-- start of MATERIAL FOR THE TASK --

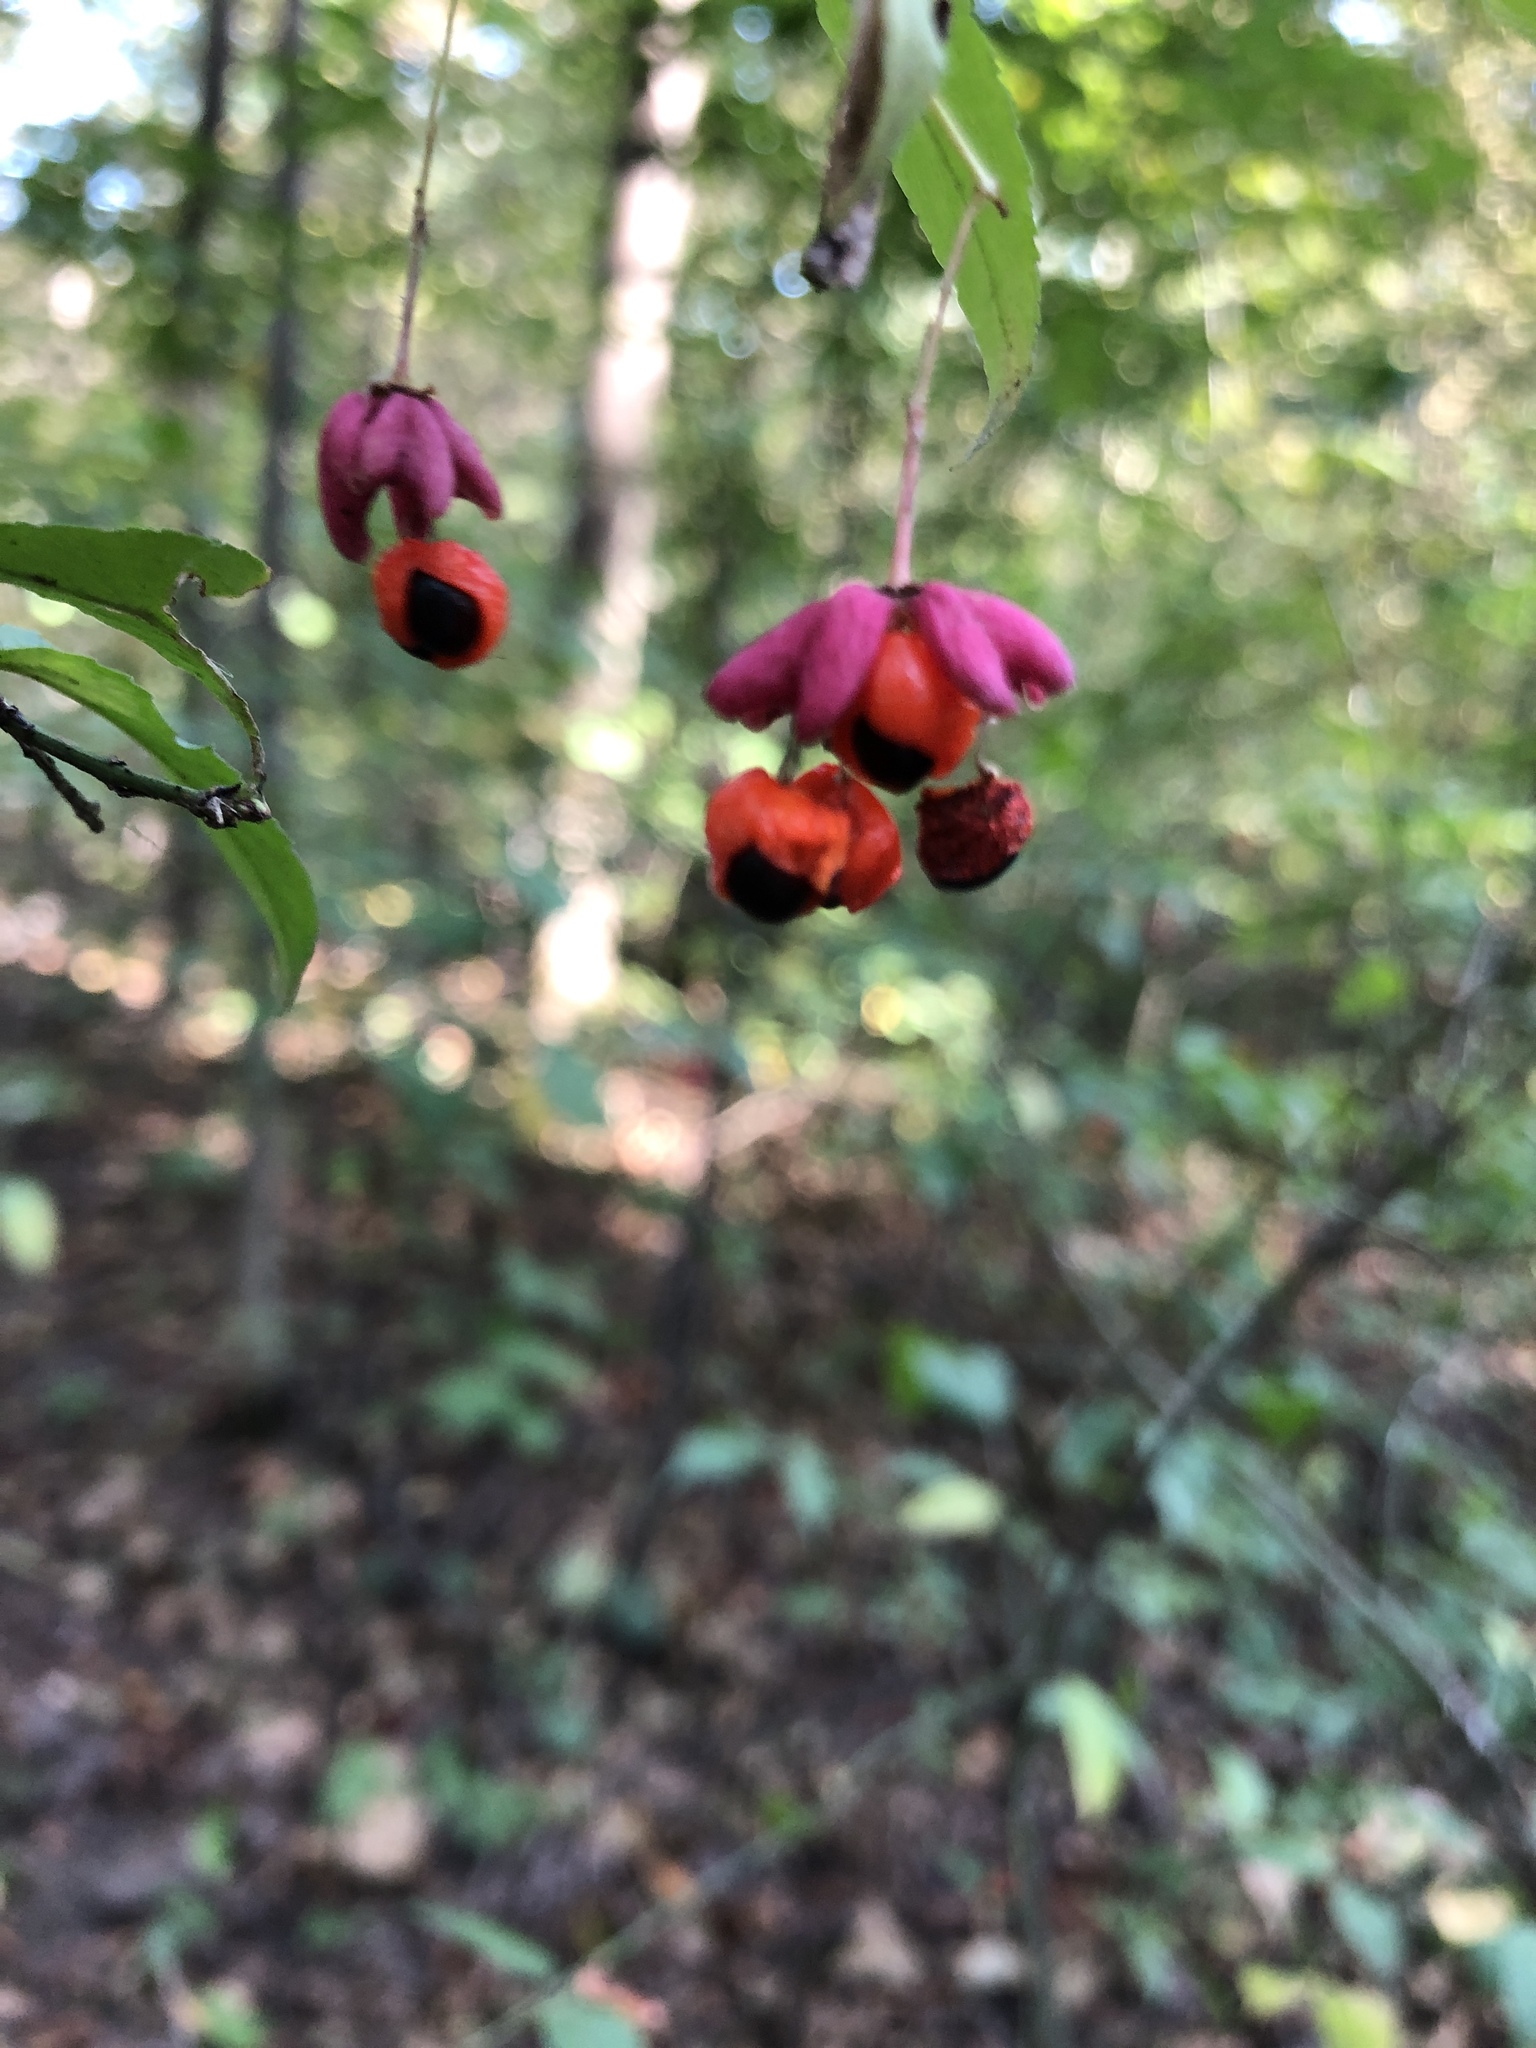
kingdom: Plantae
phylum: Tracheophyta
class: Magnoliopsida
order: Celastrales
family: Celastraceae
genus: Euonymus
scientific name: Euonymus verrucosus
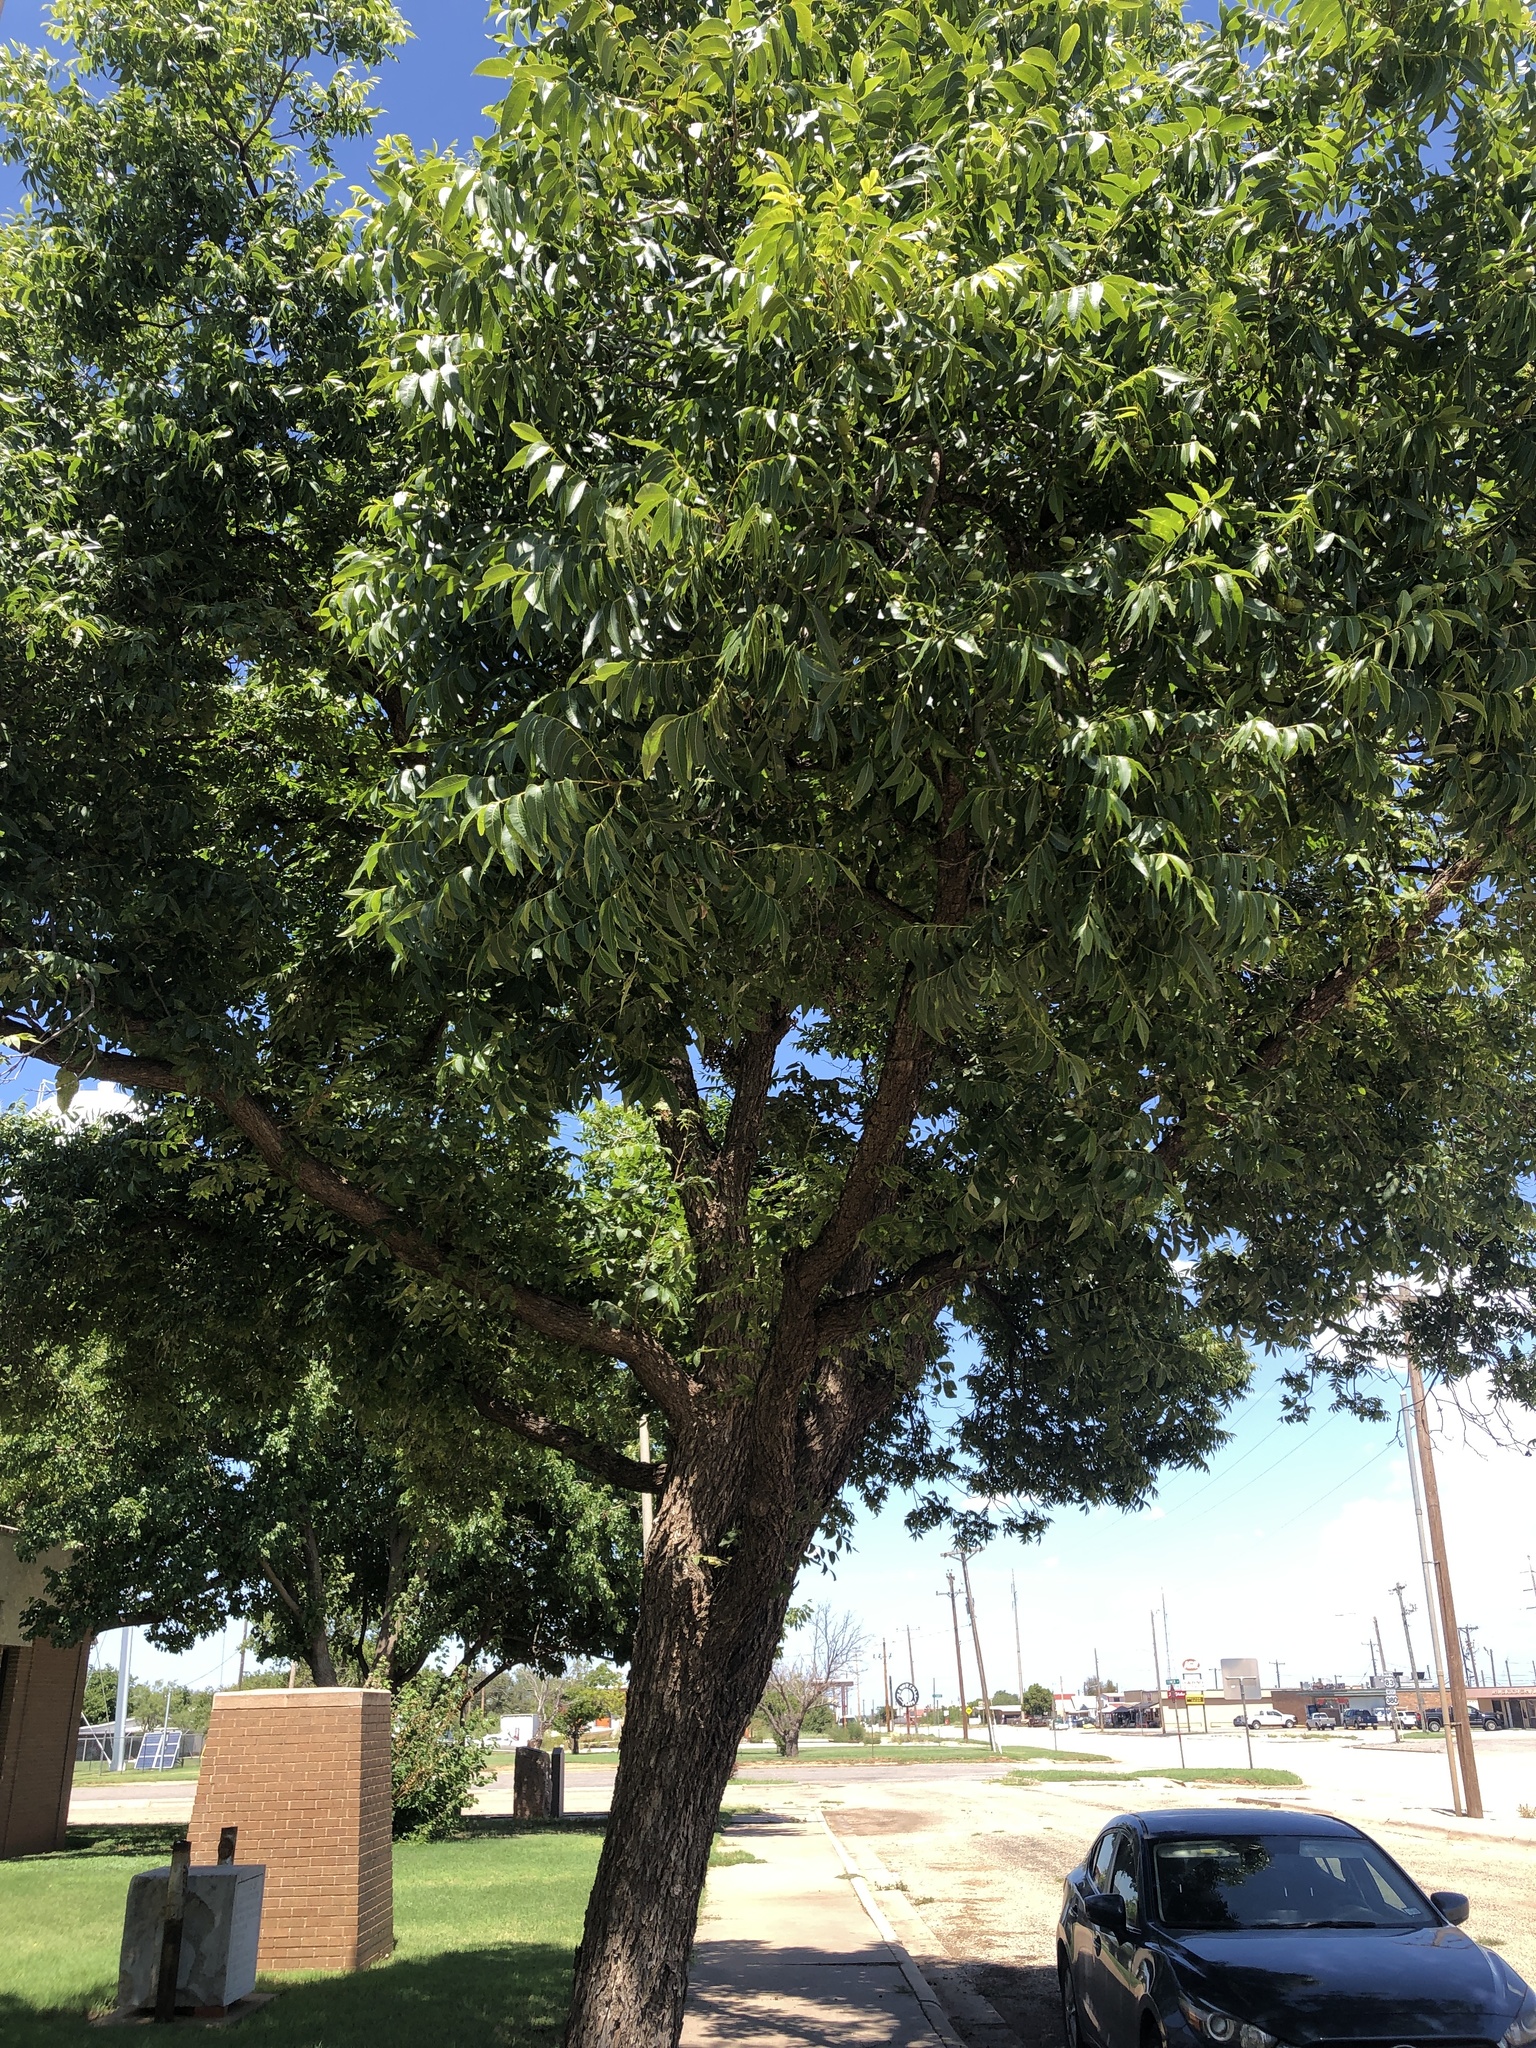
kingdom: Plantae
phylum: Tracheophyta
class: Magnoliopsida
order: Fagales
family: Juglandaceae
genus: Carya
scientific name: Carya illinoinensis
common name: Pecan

-- end of MATERIAL FOR THE TASK --

-- GIVEN EXERCISE --
Print every line of text from the records above word for word, and leave out the pictures.

-- CORRECT RESULT --
kingdom: Plantae
phylum: Tracheophyta
class: Magnoliopsida
order: Celastrales
family: Celastraceae
genus: Euonymus
scientific name: Euonymus verrucosus
kingdom: Plantae
phylum: Tracheophyta
class: Magnoliopsida
order: Fagales
family: Juglandaceae
genus: Carya
scientific name: Carya illinoinensis
common name: Pecan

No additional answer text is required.